▸ **TASK DETAILS**: Exactly what is written in the records below should be returned, minus the images.
----- GIVEN RECORDS -----
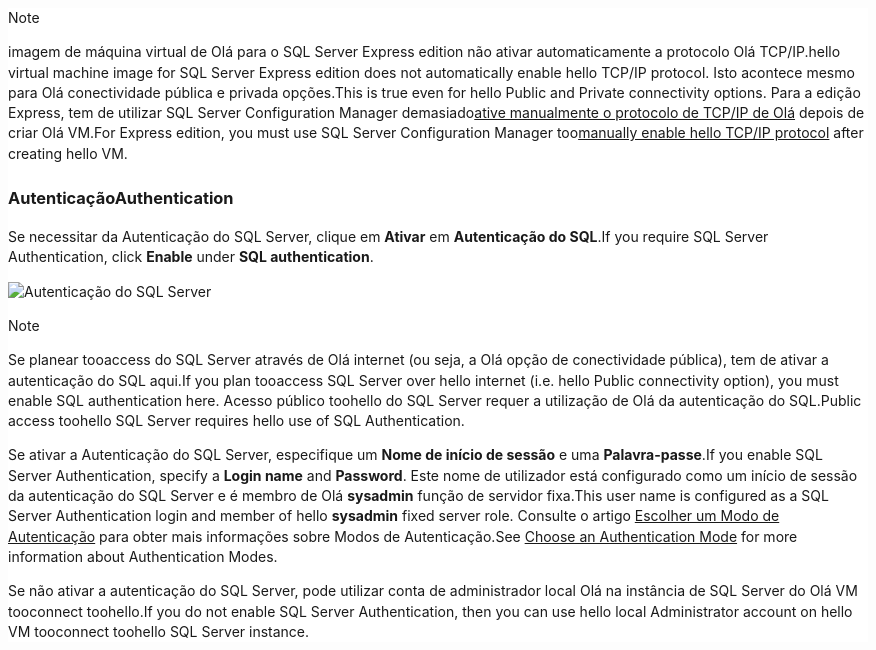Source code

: > [!NOTE]
> <span data-ttu-id="42c3c-229">imagem de máquina virtual de Olá para o SQL Server Express edition não ativar automaticamente a protocolo Olá TCP/IP.</span><span class="sxs-lookup"><span data-stu-id="42c3c-229">hello virtual machine image for SQL Server Express edition does not automatically enable hello TCP/IP protocol.</span></span> <span data-ttu-id="42c3c-230">Isto acontece mesmo para Olá conectividade pública e privada opções.</span><span class="sxs-lookup"><span data-stu-id="42c3c-230">This is true even for hello Public and  Private connectivity options.</span></span> <span data-ttu-id="42c3c-231">Para a edição Express, tem de utilizar SQL Server Configuration Manager demasiado[ative manualmente o protocolo de TCP/IP de Olá](#configure-sql-server-to-listen-on-the-tcp-protocol) depois de criar Olá VM.</span><span class="sxs-lookup"><span data-stu-id="42c3c-231">For Express edition, you must use SQL Server Configuration Manager too[manually enable hello TCP/IP protocol](#configure-sql-server-to-listen-on-the-tcp-protocol) after creating hello VM.</span></span>

### <a name="authentication"></a><span data-ttu-id="42c3c-232">Autenticação</span><span class="sxs-lookup"><span data-stu-id="42c3c-232">Authentication</span></span>

<span data-ttu-id="42c3c-233">Se necessitar da Autenticação do SQL Server, clique em **Ativar** em **Autenticação do SQL**.</span><span class="sxs-lookup"><span data-stu-id="42c3c-233">If you require SQL Server Authentication, click **Enable** under **SQL authentication**.</span></span>

![Autenticação do SQL Server](./media/virtual-machines-windows-portal-sql-server-provision/azure-sql-arm-authentication.png)

> [!NOTE]
> <span data-ttu-id="42c3c-235">Se planear tooaccess do SQL Server através de Olá internet (ou seja, a Olá opção de conectividade pública), tem de ativar a autenticação do SQL aqui.</span><span class="sxs-lookup"><span data-stu-id="42c3c-235">If you plan tooaccess SQL Server over hello internet (i.e. hello Public connectivity option), you must enable SQL authentication here.</span></span> <span data-ttu-id="42c3c-236">Acesso público toohello do SQL Server requer a utilização de Olá da autenticação do SQL.</span><span class="sxs-lookup"><span data-stu-id="42c3c-236">Public access toohello SQL Server requires hello use of SQL Authentication.</span></span>
> 
> 

<span data-ttu-id="42c3c-237">Se ativar a Autenticação do SQL Server, especifique um **Nome de início de sessão** e uma **Palavra-passe**.</span><span class="sxs-lookup"><span data-stu-id="42c3c-237">If you enable SQL Server Authentication, specify a **Login name** and **Password**.</span></span> <span data-ttu-id="42c3c-238">Este nome de utilizador está configurado como um início de sessão da autenticação do SQL Server e é membro de Olá **sysadmin** função de servidor fixa.</span><span class="sxs-lookup"><span data-stu-id="42c3c-238">This user name is configured as a SQL Server Authentication login and member of hello **sysadmin** fixed server role.</span></span> <span data-ttu-id="42c3c-239">Consulte o artigo [Escolher um Modo de Autenticação](https://docs.microsoft.com/sql/relational-databases/security/choose-an-authentication-mode) para obter mais informações sobre Modos de Autenticação.</span><span class="sxs-lookup"><span data-stu-id="42c3c-239">See [Choose an Authentication Mode](https://docs.microsoft.com/sql/relational-databases/security/choose-an-authentication-mode) for more information about Authentication Modes.</span></span>

<span data-ttu-id="42c3c-240">Se não ativar a autenticação do SQL Server, pode utilizar conta de administrador local Olá na instância de SQL Server do Olá VM tooconnect toohello.</span><span class="sxs-lookup"><span data-stu-id="42c3c-240">If you do not enable SQL Server Authentication, then you can use hello local Administrator account on hello VM tooconnect toohello SQL Server instance.</span></span>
-----
▸ **SOLUTION BELOW**:
Source code

: > [!NOTE]
> <span data-ttu-id="42c3c-229">imagem de máquina virtual de Olá para o SQL Server Express edition não ativar automaticamente a protocolo Olá TCP/IP.</span><span class="sxs-lookup"><span data-stu-id="42c3c-229">hello virtual machine image for SQL Server Express edition does not automatically enable hello TCP/IP protocol.</span></span> <span data-ttu-id="42c3c-230">Isto acontece mesmo para Olá conectividade pública e privada opções.</span><span class="sxs-lookup"><span data-stu-id="42c3c-230">This is true even for hello Public and  Private connectivity options.</span></span> <span data-ttu-id="42c3c-231">Para a edição Express, tem de utilizar SQL Server Configuration Manager demasiado[ative manualmente o protocolo de TCP/IP de Olá](#configure-sql-server-to-listen-on-the-tcp-protocol) depois de criar Olá VM.</span><span class="sxs-lookup"><span data-stu-id="42c3c-231">For Express edition, you must use SQL Server Configuration Manager too[manually enable hello TCP/IP protocol](#configure-sql-server-to-listen-on-the-tcp-protocol) after creating hello VM.</span></span>

### <a name="authentication"></a><span data-ttu-id="42c3c-232">Autenticação</span><span class="sxs-lookup"><span data-stu-id="42c3c-232">Authentication</span></span>

<span data-ttu-id="42c3c-233">Se necessitar da Autenticação do SQL Server, clique em **Ativar** em **Autenticação do SQL**.</span><span class="sxs-lookup"><span data-stu-id="42c3c-233">If you require SQL Server Authentication, click **Enable** under **SQL authentication**.</span></span>

![Autenticação do SQL Server](./media/virtual-machines-windows-portal-sql-server-provision/azure-sql-arm-authentication.png)

> [!NOTE]
> <span data-ttu-id="42c3c-235">Se planear tooaccess do SQL Server através de Olá internet (ou seja, a Olá opção de conectividade pública), tem de ativar a autenticação do SQL aqui.</span><span class="sxs-lookup"><span data-stu-id="42c3c-235">If you plan tooaccess SQL Server over hello internet (i.e. hello Public connectivity option), you must enable SQL authentication here.</span></span> <span data-ttu-id="42c3c-236">Acesso público toohello do SQL Server requer a utilização de Olá da autenticação do SQL.</span><span class="sxs-lookup"><span data-stu-id="42c3c-236">Public access toohello SQL Server requires hello use of SQL Authentication.</span></span>
> 
> 

<span data-ttu-id="42c3c-237">Se ativar a Autenticação do SQL Server, especifique um **Nome de início de sessão** e uma **Palavra-passe**.</span><span class="sxs-lookup"><span data-stu-id="42c3c-237">If you enable SQL Server Authentication, specify a **Login name** and **Password**.</span></span> <span data-ttu-id="42c3c-238">Este nome de utilizador está configurado como um início de sessão da autenticação do SQL Server e é membro de Olá **sysadmin** função de servidor fixa.</span><span class="sxs-lookup"><span data-stu-id="42c3c-238">This user name is configured as a SQL Server Authentication login and member of hello **sysadmin** fixed server role.</span></span> <span data-ttu-id="42c3c-239">Consulte o artigo [Escolher um Modo de Autenticação](https://docs.microsoft.com/sql/relational-databases/security/choose-an-authentication-mode) para obter mais informações sobre Modos de Autenticação.</span><span class="sxs-lookup"><span data-stu-id="42c3c-239">See [Choose an Authentication Mode](https://docs.microsoft.com/sql/relational-databases/security/choose-an-authentication-mode) for more information about Authentication Modes.</span></span>

<span data-ttu-id="42c3c-240">Se não ativar a autenticação do SQL Server, pode utilizar conta de administrador local Olá na instância de SQL Server do Olá VM tooconnect toohello.</span><span class="sxs-lookup"><span data-stu-id="42c3c-240">If you do not enable SQL Server Authentication, then you can use hello local Administrator account on hello VM tooconnect toohello SQL Server instance.</span></span>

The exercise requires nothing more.